All intensity models perform at or below expert inter-rater variability, meaning the AI is at least as reliable as a dermatologist.
Visual report
The AI produces a structured PASI report for each assessment, with per-region breakdowns:
Psoriasis Area and Severity Index
APASI Score: 13.6
Report Information
Timestamp
3/24/2026, 2:16:00 AM
Analysis performed in
1.8 seconds
Status
Not reviewed
| Body region | Weight | Erythema | Desquamation | Induration | BSA % | Area score | Region PASI |
|---|---|---|---|---|---|---|---|
| Head | 0.1 | 2 | 2 | 1 | 30% | 2 | 1.0 |
| Trunk | 0.3 | 3 | 2 | 2 | 15% | 2 | 4.2 |
| Upper extremities | 0.2 | 2 | 1 | 2 | 10% | 1 | 2.0 |
| Lower extremities | 0.4 | 3 | 3 | 2 | 20% | 2 | 6.4 |
Protocol flexibility
| Protocol | Perspectives | Use case |
|---|---|---|
| Standard full-body (11-perspective) | 11 views: Head front, Head back, Trunk front, Trunk back, Legs front, Legs back, Foot back, Close-up: head, Close-up: trunk, Close-up: arms, Close-up: legs | Full-body BSA assessment for moderate-to-severe plaque psoriasis. 7 full-body perspectives for area measurement + 4 close-ups for intensity scoring. Supports decentralised (home-based) capture. |
| Reduced (4-region close-ups only) | 4 views: Close-up: head, Close-up: trunk, Close-up: arms, Close-up: legs | Close-up images only for severity intensity assessment without BSA measurement.

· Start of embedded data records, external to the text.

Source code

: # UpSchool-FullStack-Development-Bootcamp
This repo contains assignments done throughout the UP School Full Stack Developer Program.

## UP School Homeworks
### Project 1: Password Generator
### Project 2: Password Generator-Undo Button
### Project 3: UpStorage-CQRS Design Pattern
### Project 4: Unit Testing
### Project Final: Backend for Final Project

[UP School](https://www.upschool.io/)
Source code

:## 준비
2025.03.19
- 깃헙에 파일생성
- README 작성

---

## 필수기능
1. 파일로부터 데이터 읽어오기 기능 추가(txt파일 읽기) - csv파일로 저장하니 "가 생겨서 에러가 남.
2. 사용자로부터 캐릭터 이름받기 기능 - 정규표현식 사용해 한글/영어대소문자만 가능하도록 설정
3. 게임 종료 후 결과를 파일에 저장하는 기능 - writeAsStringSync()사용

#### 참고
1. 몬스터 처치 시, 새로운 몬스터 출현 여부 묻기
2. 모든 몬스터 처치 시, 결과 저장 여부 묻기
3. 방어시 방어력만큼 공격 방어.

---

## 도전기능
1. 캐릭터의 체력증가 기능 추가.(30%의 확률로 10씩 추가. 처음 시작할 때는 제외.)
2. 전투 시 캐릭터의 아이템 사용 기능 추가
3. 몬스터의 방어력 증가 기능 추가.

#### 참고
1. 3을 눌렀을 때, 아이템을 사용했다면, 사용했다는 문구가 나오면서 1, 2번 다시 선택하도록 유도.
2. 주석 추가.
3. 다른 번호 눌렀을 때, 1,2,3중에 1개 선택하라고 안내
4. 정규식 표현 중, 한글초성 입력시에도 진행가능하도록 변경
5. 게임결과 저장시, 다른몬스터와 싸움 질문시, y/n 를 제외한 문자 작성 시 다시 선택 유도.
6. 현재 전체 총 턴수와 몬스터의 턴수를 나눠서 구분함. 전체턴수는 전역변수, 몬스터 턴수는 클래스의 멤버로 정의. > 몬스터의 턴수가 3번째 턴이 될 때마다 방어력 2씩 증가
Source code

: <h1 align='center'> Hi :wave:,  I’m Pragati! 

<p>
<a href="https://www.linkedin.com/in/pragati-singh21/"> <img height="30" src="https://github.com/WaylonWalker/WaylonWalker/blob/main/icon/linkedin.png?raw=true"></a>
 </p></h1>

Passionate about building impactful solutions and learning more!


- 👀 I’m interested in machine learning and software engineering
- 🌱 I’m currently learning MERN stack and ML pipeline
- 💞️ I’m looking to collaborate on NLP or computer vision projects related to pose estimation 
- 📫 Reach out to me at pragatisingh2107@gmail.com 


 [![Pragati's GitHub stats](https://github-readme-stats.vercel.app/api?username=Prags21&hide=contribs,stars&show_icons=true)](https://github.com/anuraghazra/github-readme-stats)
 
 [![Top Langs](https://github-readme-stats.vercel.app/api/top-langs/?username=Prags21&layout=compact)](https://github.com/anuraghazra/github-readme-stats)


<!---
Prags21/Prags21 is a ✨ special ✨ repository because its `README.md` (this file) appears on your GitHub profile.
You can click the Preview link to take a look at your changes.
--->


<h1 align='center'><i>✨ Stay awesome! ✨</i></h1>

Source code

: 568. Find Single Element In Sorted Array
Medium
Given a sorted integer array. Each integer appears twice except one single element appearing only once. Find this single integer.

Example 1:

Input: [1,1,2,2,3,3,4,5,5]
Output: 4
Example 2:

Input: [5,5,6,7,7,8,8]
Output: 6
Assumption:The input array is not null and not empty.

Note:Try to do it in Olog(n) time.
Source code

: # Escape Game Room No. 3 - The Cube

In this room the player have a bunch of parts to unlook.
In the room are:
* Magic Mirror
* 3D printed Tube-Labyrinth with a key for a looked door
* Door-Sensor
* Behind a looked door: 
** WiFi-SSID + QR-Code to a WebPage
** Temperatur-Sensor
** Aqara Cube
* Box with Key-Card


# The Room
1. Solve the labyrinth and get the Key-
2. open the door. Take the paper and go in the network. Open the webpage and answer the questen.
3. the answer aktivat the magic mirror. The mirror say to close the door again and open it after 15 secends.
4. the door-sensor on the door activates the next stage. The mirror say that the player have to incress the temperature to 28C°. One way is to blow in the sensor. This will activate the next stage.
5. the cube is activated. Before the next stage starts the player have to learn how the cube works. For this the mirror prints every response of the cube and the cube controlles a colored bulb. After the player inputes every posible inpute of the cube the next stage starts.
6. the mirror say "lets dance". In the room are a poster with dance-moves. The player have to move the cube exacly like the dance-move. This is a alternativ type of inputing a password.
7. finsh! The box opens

Suitable for studies where BSA is assessed manually. |
| Custom | Any combination of perspectives | Any combination of perspectives, defined in collaboration with the sponsor during protocol design. |
Decentralised capture
The 11-perspective protocol is designed for decentralised (home-based) image capture. Patients can capture their own images using the Legit.Health mobile application with perspective guidance, allowing PASI assessment without requiring an in-clinic visit.
This has been validated in a real-world Phase 3 clinical trial (JNJ-77242113) for moderate to severe plaque psoriasis.